The production stage is the most important stage of a well’s life; when the oil and gas are produced. By this time, the oil rigs and workover rigs used to drill and complete the well have moved off the wellbore, and the top is usually outfitted with a collection of valves called a Christmas tree or production tree. These valves regulate pressures, control flows, and allow access to the wellbore in case further completion work is needed. From the outlet valve of the production tree, the flow can be connected to a distribution network of pipelines and tanks to supply the product to refineries, natural gas compressor stations, or oil export terminals.

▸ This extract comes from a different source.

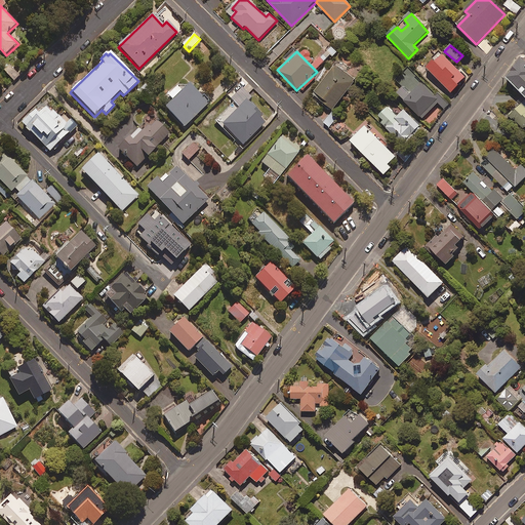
[(442,53),(427,69),(450,93),(466,79),(442,53)]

As long as the pressure in the reservoir remains high enough, the production tree is all that is required to produce the well. If the pressure depletes and it is considered economically viable, an artificial lift method mentioned in the completions section can be employed.

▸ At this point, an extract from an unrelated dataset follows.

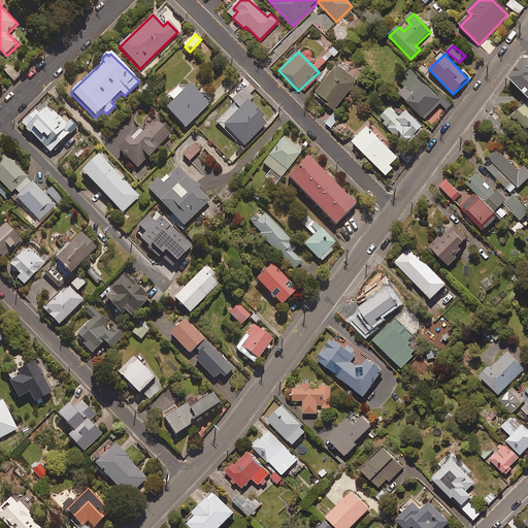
[(527,63),(523,59),(505,76),(527,99),(527,63)]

Workovers are often necessary in older wells, which may need smaller diameter tubing, scale or paraffin removal, acid matrix jobs, or completing new zones of interest in a shallower reservoir. Such remedial work can be performed using workover rigs – also known as pulling units, completion rigs or “service rigs” – to pull and replace tubing, or by the use of well intervention techniques utilizing coiled tubing. Depending on the type of lift system and wellhead a rod rig or flushby can be used to change a pump without pulling the tubing.
Enhanced recovery methods such as water flooding, steam flooding, or CO2 flooding may be used to increase reservoir pressure and provide a “sweep” effect to push hydrocarbons out of the reservoir. Such methods require the use of injection wells (often chosen from old production wells in a carefully determined pattern), and are used when facing problems with reservoir pressure depletion, high oil viscosity, or can even be employed early in a field’s life.